No será sorpresa, imagino, para quienes me seguís por Twitter o me hacéis algo de caso en Facebook, que viajo bastante últimamente. Bueno, para quienes leéis este rinconcillo tampoco, porque anda que no he dado la brasa con aventuras y desventuras en estaciones, hoteles y aeropuertos. Precisamente vengo de Madrid. Esta vez el viaje no ha tenido alicientes interesantes salvo un ejecutivo agresivo en el tren a la ida que estuvo haciéndonos partícipes (al pasaje en pleno, ¿eh?) de los más íntimos detalles de su último contrato. La señora sentada a mi lado me miraba de vez en cuando como si yo tuviera la culpa.
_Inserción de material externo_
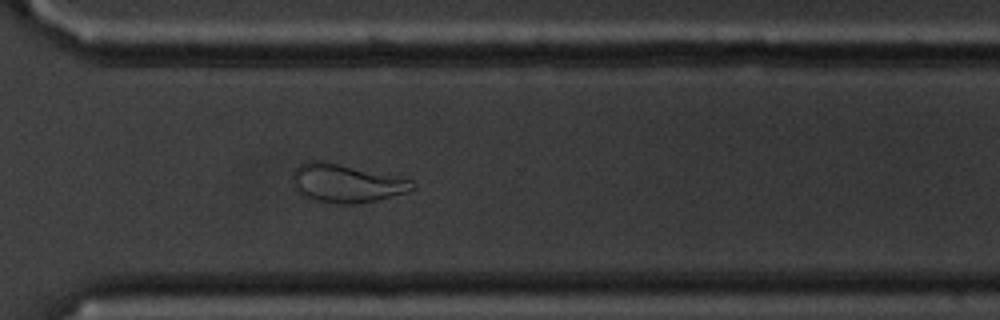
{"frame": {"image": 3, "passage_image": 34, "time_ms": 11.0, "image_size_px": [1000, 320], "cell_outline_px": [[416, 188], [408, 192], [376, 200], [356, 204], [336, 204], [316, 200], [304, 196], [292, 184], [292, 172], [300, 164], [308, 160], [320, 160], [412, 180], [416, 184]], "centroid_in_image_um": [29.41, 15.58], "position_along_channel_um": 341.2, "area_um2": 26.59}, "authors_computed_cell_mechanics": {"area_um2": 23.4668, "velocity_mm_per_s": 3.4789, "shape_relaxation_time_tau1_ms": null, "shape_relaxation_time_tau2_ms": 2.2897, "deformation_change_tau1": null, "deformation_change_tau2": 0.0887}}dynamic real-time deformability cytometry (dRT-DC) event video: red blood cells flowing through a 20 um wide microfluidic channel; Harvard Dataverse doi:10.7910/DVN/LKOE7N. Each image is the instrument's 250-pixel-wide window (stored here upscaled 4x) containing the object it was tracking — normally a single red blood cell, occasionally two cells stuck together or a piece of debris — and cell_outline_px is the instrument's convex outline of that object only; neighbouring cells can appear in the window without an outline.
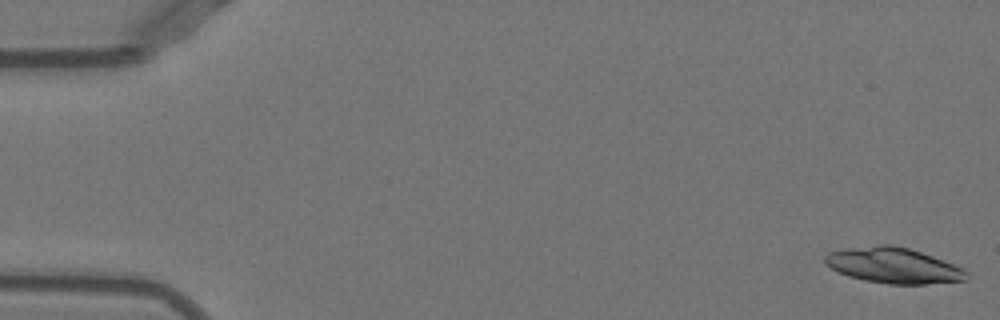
{"species": "Egyptian fruit bat (a non-hibernating species)", "species_latin": "Rousettus aegyptiacus", "temperature_condition": "warm", "stored_images_in_passage": 16, "camera_frame_rate_fps": 3000, "um_per_image_px": 0.085, "animal": {"sex": "female"}, "frame": {"image": 1, "passage_image": 1, "time_ms": 0.0, "image_size_px": [1000, 320], "cell_outline_px": [[968, 280], [924, 284], [888, 284], [864, 280], [848, 276], [836, 272], [824, 264], [824, 256], [828, 252], [844, 248], [880, 244], [892, 244], [908, 248], [932, 256], [952, 264], [968, 272]], "centroid_in_image_um": [75.87, 22.56], "position_along_channel_um": 9.1, "area_um2": 29.48}}
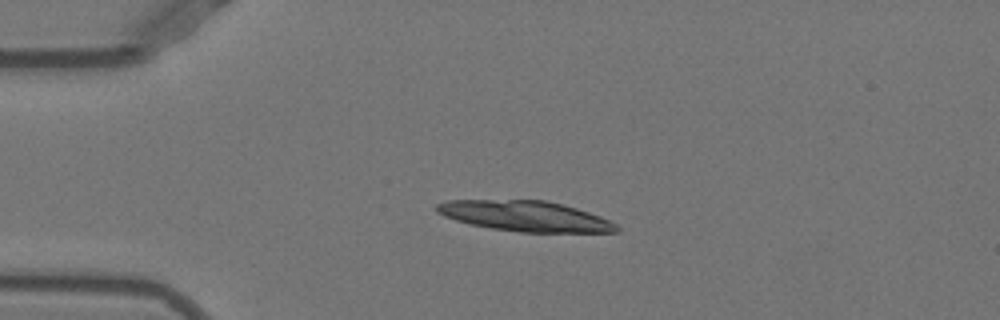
{"frame": {"image": 2, "passage_image": 12, "time_ms": 3.667, "image_size_px": [1000, 320], "cell_outline_px": [[620, 228], [616, 232], [520, 232], [492, 228], [472, 224], [456, 220], [444, 216], [436, 212], [436, 204], [448, 200], [544, 200], [564, 204], [600, 216], [616, 224]], "centroid_in_image_um": [44.64, 18.36], "position_along_channel_um": 40.4, "area_um2": 31.67}}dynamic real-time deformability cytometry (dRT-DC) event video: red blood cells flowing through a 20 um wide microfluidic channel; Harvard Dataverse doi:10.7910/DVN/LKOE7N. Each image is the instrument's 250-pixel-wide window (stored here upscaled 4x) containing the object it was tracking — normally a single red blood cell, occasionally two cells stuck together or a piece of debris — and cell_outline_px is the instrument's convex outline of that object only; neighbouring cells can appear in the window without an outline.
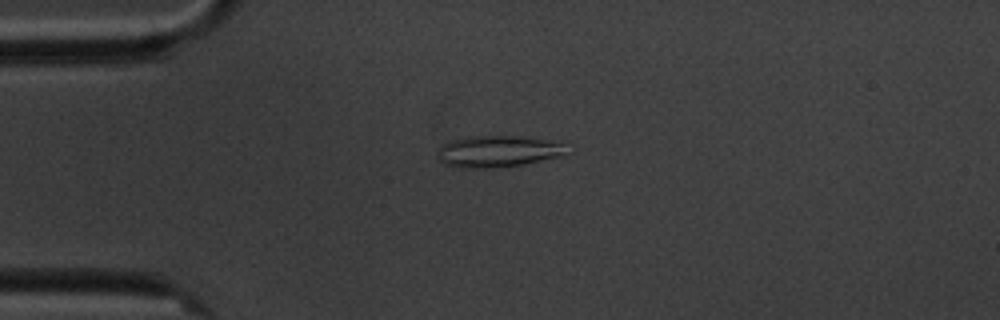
{"species": "common noctule bat (a hibernating species)", "species_latin": "Nyctalus noctula", "temperature_condition": "cold", "stored_images_in_passage": 1, "camera_frame_rate_fps": 3000, "um_per_image_px": 0.085, "animal": {"sex": "male", "body_mass_g": 20.1, "forearm_length_mm": 53.5}, "frame": {"image": 1, "passage_image": 1, "time_ms": 0.0, "image_size_px": [1000, 320], "cell_outline_px": [[572, 152], [564, 156], [524, 164], [488, 168], [460, 168], [444, 164], [440, 160], [440, 148], [444, 144], [452, 140], [472, 136], [512, 136], [560, 140], [572, 144]], "centroid_in_image_um": [42.56, 12.85], "position_along_channel_um": 42.4, "area_um2": 24.33}}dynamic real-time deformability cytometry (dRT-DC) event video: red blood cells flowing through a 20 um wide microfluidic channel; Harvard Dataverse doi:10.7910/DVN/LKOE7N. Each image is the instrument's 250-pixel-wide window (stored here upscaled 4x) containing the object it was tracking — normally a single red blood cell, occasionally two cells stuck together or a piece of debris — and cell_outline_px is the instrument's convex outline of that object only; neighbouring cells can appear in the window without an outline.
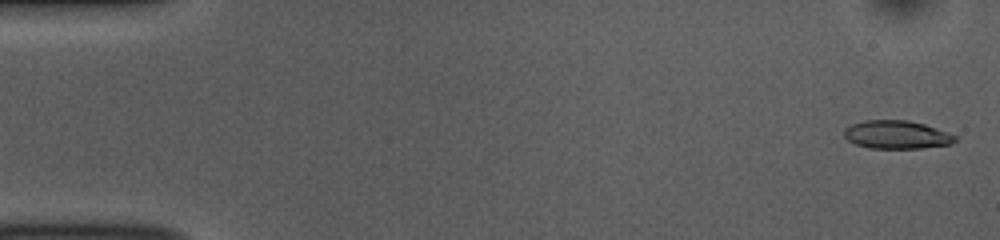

Yo, que me había puesto los cascos, bloqueando así bastante bien el atronador torrente de información confidencial (pero aburrida), le sonreía con expresión aviesa.
Circunstancias como estas me hacen recordar, por contraste, el día que iba de Madrid a León, en coche, y decidí parar a comer algo en Urueña. No es que pille muy muy de paso, hay que desviarse unos kilómetros, pero os diré por qué quería pararme en Urueña. En primer lugar por cosas como esta:

Urueña
Esplendor ajado y extrañamente pizpireto al sol: me encantó.

Y en segundo lugar porque Urueña es Villa del Libro. Está repletita de librerías, no recuerdo cuántas, pero enormes cantidades para un pueblo de pocos cientos de habitantes. Y yo tengo que ver esas cosas, entenderéis. Así que fui.

Me encontré con un pueblo pequeño, encantador, de piedra clara como un bizcocho y atractivas librerías de fachadas iluminadas con hermosas citas literarias y escaparates tras los que aleteaban libros de todo tipo y condición, algunos casi ocultos por carteles pegados con celo al cristal anunciando talleres de caligrafía o cuentacuentos o cosas igualmente fascinantes.

Todas las librerías estaban cerradas a cal y canto. Todas ellas, menos una, que tenía un grabado interesante en el dintel, con el anuncio de un libro de historias sefardíes. Entré a preguntar por el libro en cuestión. El dependiente, barbudo y tranquilo con la tranquilidad que me encandila de Castilla y León, me explicó que las librerías abren cuando llega gente al pueblo, los fines de semana o durante los varios festivales, pero que el resto del tiempo no abren; se guardan celosamente sus libros, sus capitulares y sus ediciones en rústica. Yo curioseé un ratito por los estantes de madera donde había una curiosa mezcolanza de títulos, desde historia local hasta lo peorcito en autoayuda, pasando por libros de esoterismo guay; había uno que se llamaba algo así como «Diez conjuros fáciles para principiantes», cuya portada decoraba un macho cabrío decididamente emporrado. Estaba al lado, lo recuerdo, de un libro de historia de las tejas leonesas. Las tejas del tejado, aclaro.
Compré un marcapáginas para disimular (y procedí a perderlo no sé cómo esa misma noche), y le comenté al librero lo agradable que me había resultado el pueblo, a pesar (o quizá a causa) de lo vacío y tranquilo que estaba, limpito al sol como una postal sin estrenar.

-Yo vine hace quince años, de Madrid -me confesó el librero-, a pasar el fin de semana.
-¿Y qué pasó?
-Que me quedé. Y hasta hoy.

Yo no podía quedarme, y dejé con pena Urueña, prometiéndome que volvería algún día. Pero aún no he decidido si quiero volver cuando esté todo abierto, o cuando esté todo cerrado y las cigüeñas del campanario de la iglesita sean las únicas que me miren con aristocrático desdén mientras voy andando con sonrisa de felicidad idiota por las vacías calles de piedra, dulcemente entibiada por el sol de otoño.